Blair published only three poems. One was a commemoration of his father-in-law and another was a translation. His reputation rests entirely on his third work, The Grave (1743), which is a poem written in blank verse on the subject of death and the graveyard. It is much less conventional than its gloomy title might lead one to expect. Its religious subject no doubt contributed to its great popularity, especially in Scotland, where it gave rise to the so-called "graveyard school" of poetry. The poem extends to 767 lines of various merit, in some passages rising to great sublimity, and in others sinking to commonplace.

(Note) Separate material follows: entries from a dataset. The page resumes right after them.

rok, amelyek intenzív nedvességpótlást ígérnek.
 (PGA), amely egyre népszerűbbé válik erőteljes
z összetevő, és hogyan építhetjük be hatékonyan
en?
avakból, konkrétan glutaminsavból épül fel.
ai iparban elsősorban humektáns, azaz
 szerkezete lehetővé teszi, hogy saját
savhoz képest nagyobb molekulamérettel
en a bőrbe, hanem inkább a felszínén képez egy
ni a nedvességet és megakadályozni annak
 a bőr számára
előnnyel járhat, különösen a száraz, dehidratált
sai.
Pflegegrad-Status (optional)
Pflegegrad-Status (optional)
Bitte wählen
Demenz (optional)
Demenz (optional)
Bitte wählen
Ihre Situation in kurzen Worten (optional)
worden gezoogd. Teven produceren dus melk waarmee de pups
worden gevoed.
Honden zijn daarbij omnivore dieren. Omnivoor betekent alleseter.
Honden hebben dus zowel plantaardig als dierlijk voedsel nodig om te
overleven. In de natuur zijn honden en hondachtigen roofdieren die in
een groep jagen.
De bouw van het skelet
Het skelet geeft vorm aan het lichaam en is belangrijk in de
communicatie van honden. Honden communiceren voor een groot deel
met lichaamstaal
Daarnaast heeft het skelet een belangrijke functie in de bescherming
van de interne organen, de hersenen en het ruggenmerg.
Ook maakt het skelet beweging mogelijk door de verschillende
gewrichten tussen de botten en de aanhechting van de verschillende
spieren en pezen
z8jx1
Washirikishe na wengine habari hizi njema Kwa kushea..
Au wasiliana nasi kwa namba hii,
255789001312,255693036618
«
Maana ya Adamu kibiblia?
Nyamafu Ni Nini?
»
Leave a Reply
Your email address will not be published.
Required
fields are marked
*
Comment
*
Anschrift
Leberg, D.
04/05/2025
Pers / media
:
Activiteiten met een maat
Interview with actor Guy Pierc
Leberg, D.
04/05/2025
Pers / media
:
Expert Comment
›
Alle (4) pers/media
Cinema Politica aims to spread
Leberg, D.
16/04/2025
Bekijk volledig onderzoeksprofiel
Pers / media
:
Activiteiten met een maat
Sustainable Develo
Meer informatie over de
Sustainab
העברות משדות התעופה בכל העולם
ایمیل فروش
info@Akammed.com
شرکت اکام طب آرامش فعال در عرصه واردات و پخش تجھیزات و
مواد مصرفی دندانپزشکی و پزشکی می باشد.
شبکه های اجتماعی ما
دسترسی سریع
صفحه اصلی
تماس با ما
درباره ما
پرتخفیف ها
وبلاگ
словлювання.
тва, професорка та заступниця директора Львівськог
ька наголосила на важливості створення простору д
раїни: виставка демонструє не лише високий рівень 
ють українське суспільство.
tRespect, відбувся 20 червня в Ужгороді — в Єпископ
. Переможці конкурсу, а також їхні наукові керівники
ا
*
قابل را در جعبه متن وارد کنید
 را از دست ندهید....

The poem is now best known for the illustrations created by William Blake following a commission from Robert Cromek. Blake's designs were engraved by Luigi Schiavonetti, and published in 1808.

See the biographical introduction prefixed to Blair's Poetical Works, by Robert Anderson, in his Poets of Great Britain, vol. viii. (1794). A facsimile edition of The Grave with an introduction by Professor James A. Means was published in 1973 by the Augustan Reprint Society, Los Angeles.